The T-coffee alignment was poor because the homology was insufficient for the proteins’ length. Due to the fact that SBPS is not a selenoprotein, a selenocysteine residue couldn’t be found in neither compared sequences.

Two SECIS structures were obtained but a protein prediction wasn’t when using Seblastian. Only one of them was located in the positive strand and in positions 76011-76101 from 3'-UTR region, 30280 nucleotides before the end of the gene. So, none of them could be a valid candidate.

All the information gathered confirms that SBP2 from Callopanchax toddi is a cysteine homologue because it doesn’t have a selenocysteine residue nor a SECIS element.
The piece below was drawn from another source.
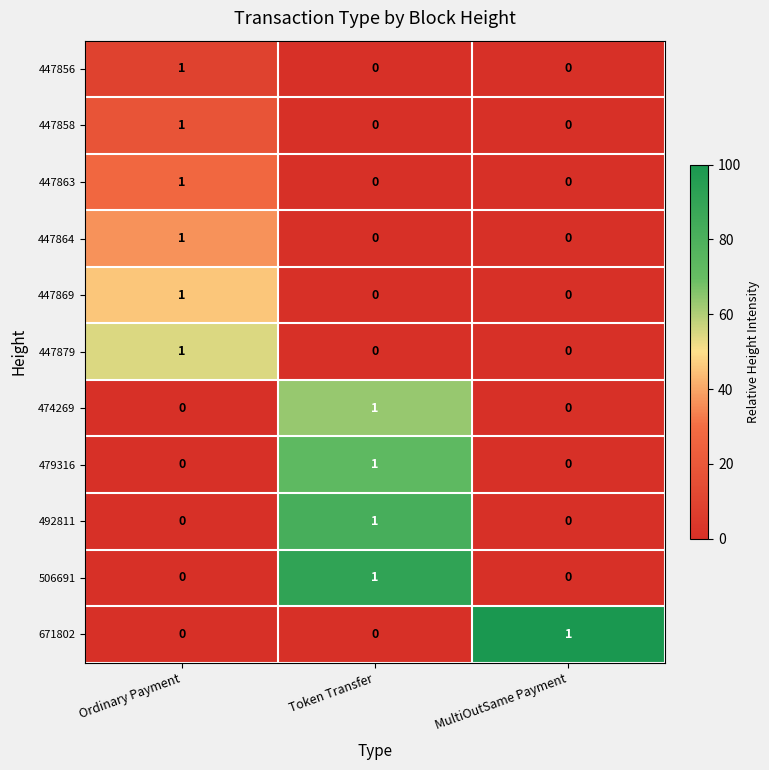

What is the greatest value displayed?

1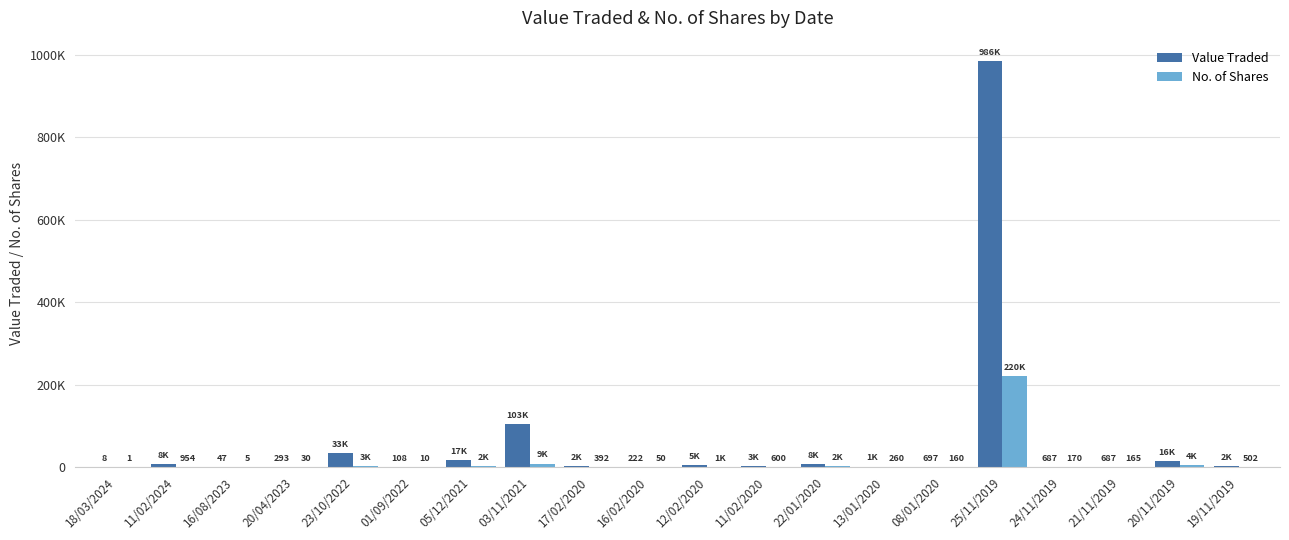

Are the bars horizontal?

No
It is very similar to the Zebrafish homologue, so we could argue that they are orthologous genes.

SECp43

10 hits were detected when aligning with the analogous protein from Danio rerio (SPP00000665_2.0). 3 belonged to scaffold SSNR01000042.1 (42.1), 5 to scaffold SSNR01000437.1 (437.1) and 2 to SSNR01000138.1 (138.1)
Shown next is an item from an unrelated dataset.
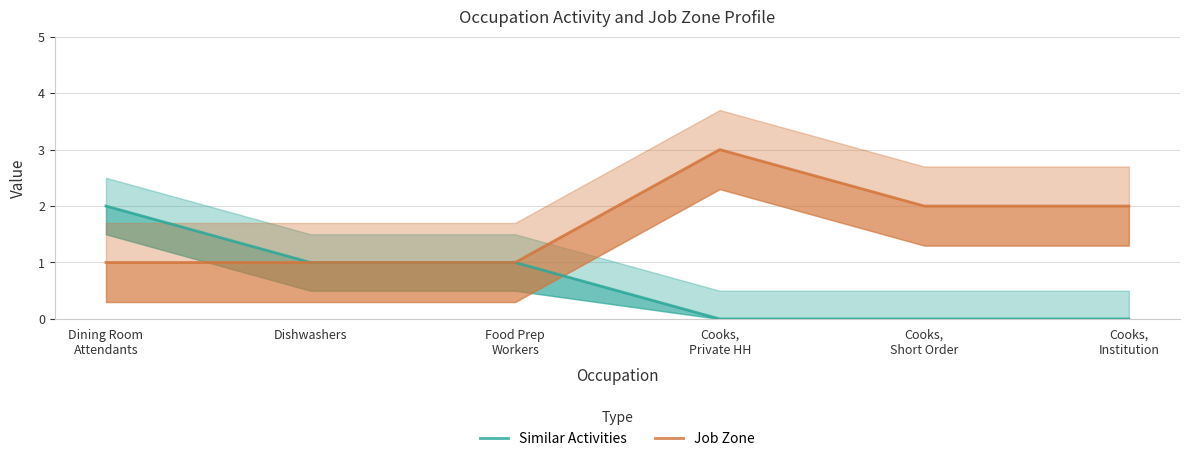

At which category is the sum across all series the highest?

Dining Room
Attendants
In order to clarify which hit belonged to each reference sequence, a phylogenetic tree was built with the predicted sequences for all scaffolds of SECp43. The tree obtained can be seen below, previously removing different predictions because the sequences were too short and gave worse T-coffee alignments than the others.

Scaffold 437.1 was chosen as closest to the query and Seblastian was performed. It was located between positions 204272 and 199173 in the negative strand. It had 8 exons, that were situated as the following image shows.

The T-coffee alignment was valid because the homology was sufficient for the proteins’ length, even though some gaps were present. Due to the fact that SECp43 is not a selenoprotein, a selenocysteine residue couldn’t be found in neither of the compared sequences.

One SECIS element was obtained but a protein prediction wasn’t when using Seblastian. It was located in the positive strand, so it couldn’t be a valid candidate.

All the information gathered confirms that SECp43 from Callopanchax toddi is a cysteine homologue because it doesn’t have a selenocysteine residue nor a SECIS element. It is very similar to the Zebrafish homolog, so we could argue that they are orthologous genes.

SecS

In this case, 9 hits were detected when aligning with the analogous protein from Danio rerio (SPP00000065_2.0). All of them belonged to scaffold SSNR01000145.1 (145.1).

The prediction found in this scaffold was located between positions 175590 and 155750 in the negative strand. It had 11 exons, that were situated as the following image shows.

The T-coffee alignment was valid for the proteins’ length because the homology was sufficient for the proteins’ length, even though some amino acids were missing at the end of the predicted protein. It also had a Met at the beginning of the sequence. However, a selenocysteine residue couldn’t be found in the compared sequences, due to the fact that it was a cysteine homologue.

One SECIS element was obtained but a protein prediction wasn’t when using Seblastian. It was located in the positive strand, so it couldn’t be a valid candidate.

With all this information we reckon that SecS from Callopanchax toddi is not a selenoprotein because it doesn’t have any selenocysteine residue nor SECIS element.

eEFsec

8 hits were detected when aligning with the analogous protein from Danio rerio (tr|F1R2J6|F1R2J6_DANRE). 7 belonged to scaffold SSNR01000078.1 (78.1) and 1 to SSNR01000033.1 (33.1)

A phylogenetic tree didn’t need to be built in this case because the T-coffee prediction of the scaffold 33.1 was empty. For this reason scaffold 78.1 was chosen as closest to the query. It was located between positions 2284623 and 2271858 in the negative strand. It had 7 exons, that were situated as the following image shows.

The T-coffee alignment was valid for the proteins’ length because the homology was sufficient for the proteins’ length. However, a selenocysteine residue couldn’t be found in the compared sequences because they were cysteine homologues.

No prediction of the protein or SECIS element could be obtained with Seblastian, which indicated that there was no SECIS element in this protein.

With all this information we reckon that eEFsec from Callopanchax toddi is not a selenoprotein because it doesn’t have any selenocysteine residue nor SECIS element, and is a cysteine homologue.